PRETTYMAN, Senior Circuit Judge,
(dissenting):
/
Judge Matthews, the trial judge, was presented with questions she was required to decide, i. e., the suppression of evidence as to identification and as to alleged illegal detention, which questions had not been before Judge Jones. Also the Government proffered a witness not presented to Judge Jones. And moreover the trial judge could not ascertain from the record given her precisely what Judge Jones’s ruling had been as to the legality of the arrest. Therefore she correctly took testimony and ruled upon the problems before her.1 **I add that the extended consideration the court devotes to the right of the Government to renew a motion to supress is beside the point in this case.

II

In my opinion the circumstance of the football cleats puts the identification feature of the case beyond dispute. The victim in this rape had a son named Gregory. On the day of the relevant events a young man appeared at the front door of her home and said he had come for a pair of football cleats he had loaned Gregory. She went to the basement to get the cleats. She says the young man followed her and raped her. She called the police, telling them of the affair, including the reference to the cleats. Gregory, when questioned, said he knew who that friend was and gave the police a name and address. On sight the victim of the rape identified him. That chain of circumstances nullifies the possibility of misidentification, or at least puts the matter outside the curative effects of confrontation and lineups.
Identifications are frequently — indeed usually — established by human observation and recollection, without the aid of a notable feature or fact. Such processes are liable to grievous mistakes and, conversely, to suggestion, intentional or otherwise. The Supreme Court took note of that possibility and framed a series of cases to meet it. Among these cases are United States v. Wade,2 *1292Gilbert v. California,3 Stovall v. Denno,4 and Simmons v. United States.5 The crux of these cases is some action “conducive to irreparable mistaken identification”.6 But identifications are also frequently solidified by extrinsic aids. A suspect may have a peculiar scar, or a fantastic tattoo, or a notable deformity. The whole art and science of codes, passwords, fingerprints, and identifying phrases revolve about such circumstances. In such cases additional aids are unnecessary. The litanies of confrontations and line-ups prescribed by the cited Supreme Court cases do not apply. They are not only unnecessary but useless, or at best cumulative. If a suspect is described to the police as having one eye, a hairlip, and a four-inch scar on his cheek, a line-up or a confrontation serves no purpose beyond cumulation.
Such is the present ease, as I see it. McRae was not picked up or held by reason of Mrs. Allen’s description of his weight, size, color, or other characteristics, or her memory of his looks. He was arrested and accused upon a combination of two circumstances — (1) his own assertion that he loaned Gregory a pair of cleats and (2) Gregory’s assertion that he (McRae) was the one who loaned the cleats. I think the court errs when it tries to squeeze a case like this into the mold of Wade, Stovall and Simmons; they deal with a different subject. I think it errs when it reverses in order to add to a record items of evidence or procedure which will be entirely cumulative of what is already there.
Whether this young man committed the rape is another matter. And so too is the question whether the occurrence was a rape. But the identification is certain; this is the young man the woman says raped her.
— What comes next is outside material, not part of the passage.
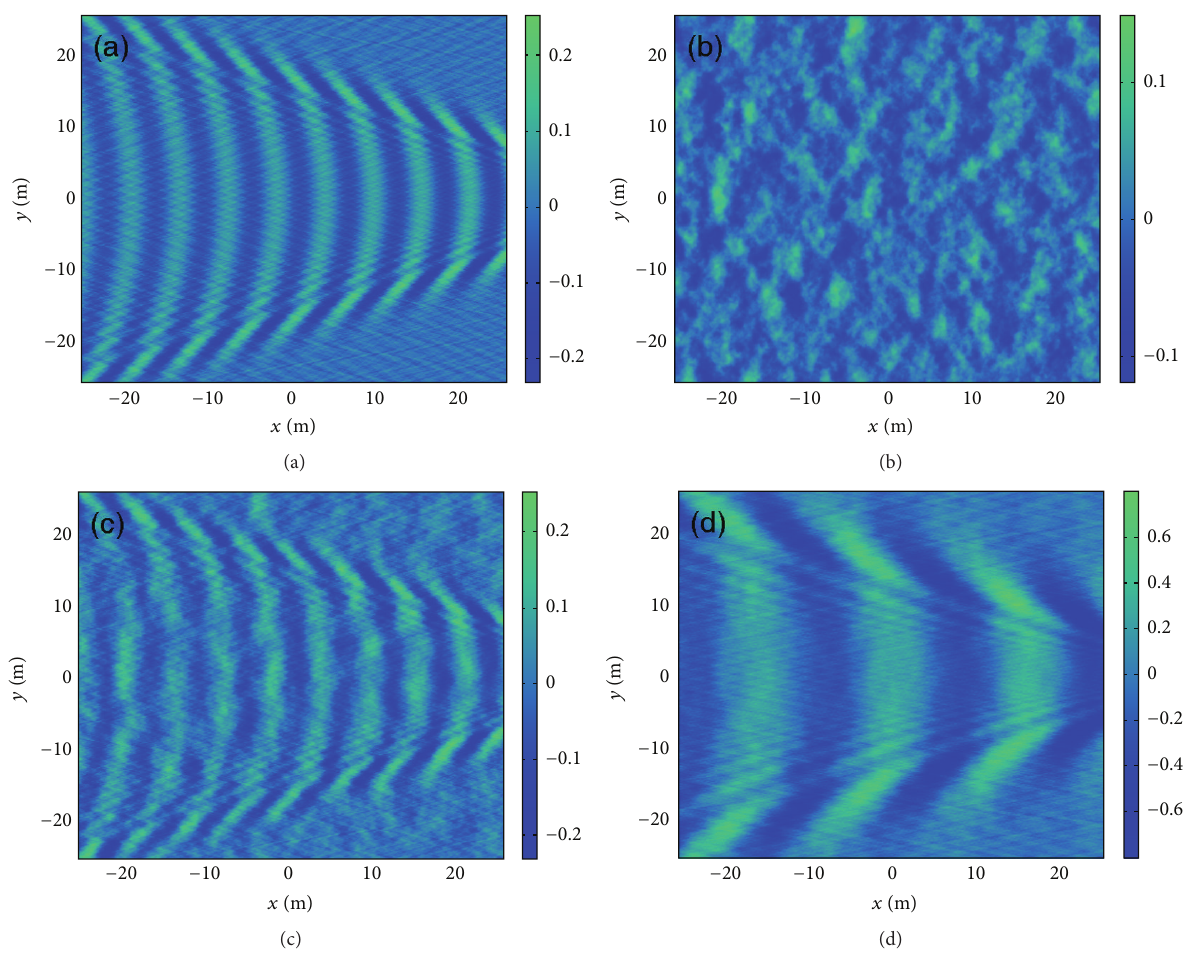
Figure 1: Simulated ship-induced Kelvin wake, wind-generated sea surface, and wind-generated sea surface with ship-induced Kelvin wake. (a) Ship wake only with ship speed 𝑈 𝑠 = 3 m/s, (b) sea surface only with wind speed 𝑈 10 = 3 m/s, (c) ship-induced wake embedded in sea with 𝑈 10 = 3 m/s and 𝑈 𝑠 = 3 m/s, and (d) ship-induced wake embedded in sea with 𝑈 10 = 3 m/s and 𝑈 𝑠 = 5 m/s. The unit of the color bar is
. See Rouse v. United States, 123 U.S. App.D.C. 348, 359 E.2d 1014 (D.C. Cir. 1966).

. 388 U.S. 218, 87 S.Ct. 1926, 18 L.Ed. 2d 1149 (1967).

. 388 U.S. 263, 87 S.Ct. 1951, 18 L.Ed.2d 1178 (1967).

. 388 U.S. 293, 87 S.Ct. 1967, 18 L.Ed.2d 1199 (1967).

. 390 U.S. 377, 88 S.Ct. 967, 19 L.Ed.2d 1247 (1968).

. Stovall v. Denno, supra note 4, at 301-302, 87 S.Ct. at 1972; and Simmons v. United States, supra note 5, at 384, 88 S.Ct. 967.